If the heat source is below the meat, lay the brisket fat-cap down to protect it from being over-exposed to the heat. The layer of fat will shield the meat and prevent the brisket from drying out. If the smoker’s heat source is above the meat, position the meat fat-cap facing upwards.Whether you smoke your brisket fat-side-up or fat-side-down will depend on the type of smoker you’re using. However, you can experiment positioning the brisket both ways, because there are some interesting theories that have merit. Below are the pros and cons of each side of the debate.

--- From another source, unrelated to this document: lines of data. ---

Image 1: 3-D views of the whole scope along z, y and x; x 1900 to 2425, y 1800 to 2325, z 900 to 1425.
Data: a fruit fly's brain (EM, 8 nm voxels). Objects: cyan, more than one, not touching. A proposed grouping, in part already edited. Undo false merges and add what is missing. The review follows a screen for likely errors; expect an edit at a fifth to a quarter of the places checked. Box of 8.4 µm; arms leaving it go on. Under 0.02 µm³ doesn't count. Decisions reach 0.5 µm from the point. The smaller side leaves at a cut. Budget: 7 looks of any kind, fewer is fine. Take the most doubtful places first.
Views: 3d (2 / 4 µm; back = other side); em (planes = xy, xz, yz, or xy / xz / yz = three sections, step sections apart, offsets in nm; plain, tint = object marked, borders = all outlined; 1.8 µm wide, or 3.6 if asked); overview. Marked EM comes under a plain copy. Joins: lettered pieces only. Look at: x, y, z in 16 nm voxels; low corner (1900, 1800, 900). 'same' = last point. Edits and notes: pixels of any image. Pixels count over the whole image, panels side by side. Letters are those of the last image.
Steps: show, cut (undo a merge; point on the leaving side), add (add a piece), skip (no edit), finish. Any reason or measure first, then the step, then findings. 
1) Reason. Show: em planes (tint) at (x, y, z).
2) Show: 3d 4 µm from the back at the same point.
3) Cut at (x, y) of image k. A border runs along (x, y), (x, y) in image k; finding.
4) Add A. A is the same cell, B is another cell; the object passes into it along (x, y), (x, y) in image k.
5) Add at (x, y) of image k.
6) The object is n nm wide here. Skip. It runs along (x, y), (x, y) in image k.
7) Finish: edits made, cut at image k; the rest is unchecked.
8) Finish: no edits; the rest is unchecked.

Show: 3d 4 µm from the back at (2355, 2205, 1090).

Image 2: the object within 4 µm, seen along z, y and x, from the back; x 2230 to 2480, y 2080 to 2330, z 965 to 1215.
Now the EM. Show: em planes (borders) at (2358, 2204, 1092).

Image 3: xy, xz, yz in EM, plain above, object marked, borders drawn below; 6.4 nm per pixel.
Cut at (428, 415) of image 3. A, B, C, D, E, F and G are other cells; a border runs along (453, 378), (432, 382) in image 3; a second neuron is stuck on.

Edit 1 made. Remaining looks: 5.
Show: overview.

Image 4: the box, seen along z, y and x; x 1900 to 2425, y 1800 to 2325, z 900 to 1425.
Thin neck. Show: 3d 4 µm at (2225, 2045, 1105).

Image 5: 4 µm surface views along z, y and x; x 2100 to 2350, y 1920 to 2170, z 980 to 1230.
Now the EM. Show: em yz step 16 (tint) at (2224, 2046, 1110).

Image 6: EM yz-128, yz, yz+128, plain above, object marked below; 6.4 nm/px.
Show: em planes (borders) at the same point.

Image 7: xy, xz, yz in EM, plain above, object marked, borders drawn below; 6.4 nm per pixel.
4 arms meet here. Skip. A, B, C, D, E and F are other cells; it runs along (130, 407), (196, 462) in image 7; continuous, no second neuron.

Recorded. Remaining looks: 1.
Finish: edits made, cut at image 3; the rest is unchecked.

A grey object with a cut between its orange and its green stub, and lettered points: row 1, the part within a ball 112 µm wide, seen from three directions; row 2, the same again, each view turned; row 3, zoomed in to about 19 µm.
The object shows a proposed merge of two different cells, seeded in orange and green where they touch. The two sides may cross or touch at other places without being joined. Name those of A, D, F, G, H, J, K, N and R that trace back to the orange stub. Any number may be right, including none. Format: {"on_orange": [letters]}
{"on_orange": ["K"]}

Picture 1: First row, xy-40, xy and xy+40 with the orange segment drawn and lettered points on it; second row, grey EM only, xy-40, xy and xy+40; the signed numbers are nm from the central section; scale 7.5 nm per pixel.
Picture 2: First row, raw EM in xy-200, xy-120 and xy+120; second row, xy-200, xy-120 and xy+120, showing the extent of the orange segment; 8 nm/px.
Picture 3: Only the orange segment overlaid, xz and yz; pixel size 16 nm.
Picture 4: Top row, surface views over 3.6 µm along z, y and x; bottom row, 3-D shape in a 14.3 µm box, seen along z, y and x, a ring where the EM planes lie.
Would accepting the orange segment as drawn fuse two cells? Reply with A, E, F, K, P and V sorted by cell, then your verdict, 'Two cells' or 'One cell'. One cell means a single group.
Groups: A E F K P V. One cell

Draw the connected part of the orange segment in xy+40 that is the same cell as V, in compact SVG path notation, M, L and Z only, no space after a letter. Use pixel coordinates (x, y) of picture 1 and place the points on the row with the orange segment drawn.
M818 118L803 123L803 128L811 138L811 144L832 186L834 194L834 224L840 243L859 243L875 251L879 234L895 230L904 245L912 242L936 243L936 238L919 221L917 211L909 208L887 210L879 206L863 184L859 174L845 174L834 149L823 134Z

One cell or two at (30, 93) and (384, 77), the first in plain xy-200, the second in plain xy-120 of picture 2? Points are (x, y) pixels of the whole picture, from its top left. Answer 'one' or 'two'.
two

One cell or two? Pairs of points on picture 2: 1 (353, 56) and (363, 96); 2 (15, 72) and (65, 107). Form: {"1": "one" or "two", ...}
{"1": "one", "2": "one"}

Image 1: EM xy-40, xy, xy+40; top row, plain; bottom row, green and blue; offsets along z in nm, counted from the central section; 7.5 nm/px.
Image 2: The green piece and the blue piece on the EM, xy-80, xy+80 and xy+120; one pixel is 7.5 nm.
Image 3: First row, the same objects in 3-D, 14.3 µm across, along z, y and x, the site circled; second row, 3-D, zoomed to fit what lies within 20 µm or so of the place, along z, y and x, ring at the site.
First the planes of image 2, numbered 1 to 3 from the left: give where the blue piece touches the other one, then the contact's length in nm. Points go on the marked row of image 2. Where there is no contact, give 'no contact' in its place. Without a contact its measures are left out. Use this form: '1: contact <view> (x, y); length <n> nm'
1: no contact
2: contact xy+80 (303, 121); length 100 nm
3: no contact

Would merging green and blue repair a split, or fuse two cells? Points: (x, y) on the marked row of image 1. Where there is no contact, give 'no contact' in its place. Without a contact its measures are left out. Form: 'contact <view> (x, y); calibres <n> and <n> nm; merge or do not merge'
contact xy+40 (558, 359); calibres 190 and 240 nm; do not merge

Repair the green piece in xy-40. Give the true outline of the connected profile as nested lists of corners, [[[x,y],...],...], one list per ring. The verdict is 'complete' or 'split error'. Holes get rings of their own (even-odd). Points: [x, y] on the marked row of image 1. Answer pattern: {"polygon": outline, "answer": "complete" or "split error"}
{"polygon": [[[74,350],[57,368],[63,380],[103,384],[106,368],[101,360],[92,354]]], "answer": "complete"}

The Hottest Debate in the World of Barbecue
There is a longstanding debate in the barbecue community over the best way to position the brisket during the smoking process: fat side up or fat side down. Pitmasters, barbecue experts, and competition pitmasters have all weighed in on this debate, offering their own quotes, opinions, and advice on the subject.
One argument in favor of cooking the brisket fat side up is that the fat helps to baste the meat as it cooks, adding flavor and moisture to the meat. For example, pitmaster Aaron Franklin has said,
“I think cooking it fat-side up is the way to go, because the fat will baste the meat as it cooks and help keep it moist.”Aaron Franklin
Cooking the brisket fat side up may also result in a more tender finished product, as the fat can help to break down the connective tissues in the meat.
On the other hand, proponents of cooking the brisket fat side down argue that this position allows the meat to cook more evenly and results in a nicer bark (the crispy, flavorful outer layer that forms on the surface of the meat during the smoking process). For example, pitmaster Malcolm Reed has said,
“In barbecue competitions, I cook my brisket fat side down because the finished product will look better for the judges. However, when I’m cooking at home, I go fat-side-up. When you lay the brisket fat-side-up, the underside of the brisket won’t look as good because parts of the meat may become charred. When the brisket is cooked fat-side-down, the meat side will cook more evenly, and have a nicer bark.”Malcolm Reed
At the end of the day, the choice of whether to cook the brisket fat side up or fat side down is a matter of personal preference and may depend on the specific goals of the cook, such as achieving a particular flavor or texture. Some pitmasters recommend experimenting with both positions to see which produces the best results for your particular smoker and cooking style. As pitmaster Myron Mixon has said, “There’s no right or wrong way to do it. Just do what works for you.”
- The placement of a brisket on the grill, fat-side-up or fat-side-down, can affect the cooking process and the final result.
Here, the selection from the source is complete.